In view of the presence of transverse myelitis and optic neuritis, with brain MRI that did not meet multiple sclerosis criteria and spinal MRI showing a lesion of three or more spinal segments (D1 to D6), an anti-acuoporin-4 antibody test was performed, which was negative. Based on the clinical manifestations, evolution and despite the negative antibody, the patient was diagnosed with neuromyelitis optica or Devic's disease (see diagnostic criteria table 1).
The patient was initially treated with intravenous methylprednisolone at a dose of 1 g/day without improvement, so plasmapheresis was performed with good clinical evolution.

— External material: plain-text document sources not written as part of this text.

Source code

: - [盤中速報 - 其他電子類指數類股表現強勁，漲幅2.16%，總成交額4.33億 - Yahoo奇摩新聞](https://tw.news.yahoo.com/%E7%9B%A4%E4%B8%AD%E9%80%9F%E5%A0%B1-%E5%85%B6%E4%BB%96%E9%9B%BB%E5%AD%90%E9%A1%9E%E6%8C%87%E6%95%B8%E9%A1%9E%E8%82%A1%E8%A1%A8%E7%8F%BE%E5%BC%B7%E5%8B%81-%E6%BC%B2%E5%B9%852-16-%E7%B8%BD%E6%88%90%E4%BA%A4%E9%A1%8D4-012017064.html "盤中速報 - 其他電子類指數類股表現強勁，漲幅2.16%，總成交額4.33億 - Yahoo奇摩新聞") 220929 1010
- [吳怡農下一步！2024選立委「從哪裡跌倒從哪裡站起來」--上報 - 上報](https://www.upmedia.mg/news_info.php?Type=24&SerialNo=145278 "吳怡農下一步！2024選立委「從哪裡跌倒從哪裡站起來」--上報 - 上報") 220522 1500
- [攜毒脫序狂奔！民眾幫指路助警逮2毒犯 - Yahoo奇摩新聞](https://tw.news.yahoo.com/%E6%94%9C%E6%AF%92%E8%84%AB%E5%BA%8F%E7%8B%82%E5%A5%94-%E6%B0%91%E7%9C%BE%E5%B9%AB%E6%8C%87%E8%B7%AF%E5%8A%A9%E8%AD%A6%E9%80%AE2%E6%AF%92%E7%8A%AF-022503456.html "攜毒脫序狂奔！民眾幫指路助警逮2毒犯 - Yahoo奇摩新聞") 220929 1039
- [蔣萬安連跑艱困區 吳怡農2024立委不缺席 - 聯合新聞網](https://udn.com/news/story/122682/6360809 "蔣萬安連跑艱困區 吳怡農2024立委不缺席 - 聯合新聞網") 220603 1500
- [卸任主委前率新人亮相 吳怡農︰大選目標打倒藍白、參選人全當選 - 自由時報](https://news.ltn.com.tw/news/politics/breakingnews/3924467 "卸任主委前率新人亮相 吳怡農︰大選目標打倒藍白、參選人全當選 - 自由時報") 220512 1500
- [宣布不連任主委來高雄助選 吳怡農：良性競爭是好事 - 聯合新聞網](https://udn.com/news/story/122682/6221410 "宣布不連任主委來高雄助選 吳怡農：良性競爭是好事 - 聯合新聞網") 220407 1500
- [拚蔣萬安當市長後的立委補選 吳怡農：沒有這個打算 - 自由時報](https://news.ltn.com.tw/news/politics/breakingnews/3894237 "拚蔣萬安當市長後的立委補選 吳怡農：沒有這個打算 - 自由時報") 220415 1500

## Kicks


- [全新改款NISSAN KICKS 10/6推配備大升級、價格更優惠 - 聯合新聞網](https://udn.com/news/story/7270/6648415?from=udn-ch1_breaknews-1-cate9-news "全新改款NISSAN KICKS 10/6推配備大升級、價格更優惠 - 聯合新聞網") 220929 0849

The patient was followed up by neurology, ophthalmology and urology with progressive improvement and progressive decrease of corticotherapy. Fourteen months later, the patient presented complete recovery of strength and sensitivity of the lower limbs, normal gait, normal reflexes, absence of spasticity, ataxia or dysmetria; occasionally he presented painful lumbar hyperaesthesia of a self-limited nature. In the right eye, he maintained blurred near vision, with attenuation of colour perception, although he managed to recover 70% of visual acuity. Nocturnal enuresis persists due to bladder spasticity, which continues to be treated with desmopressin.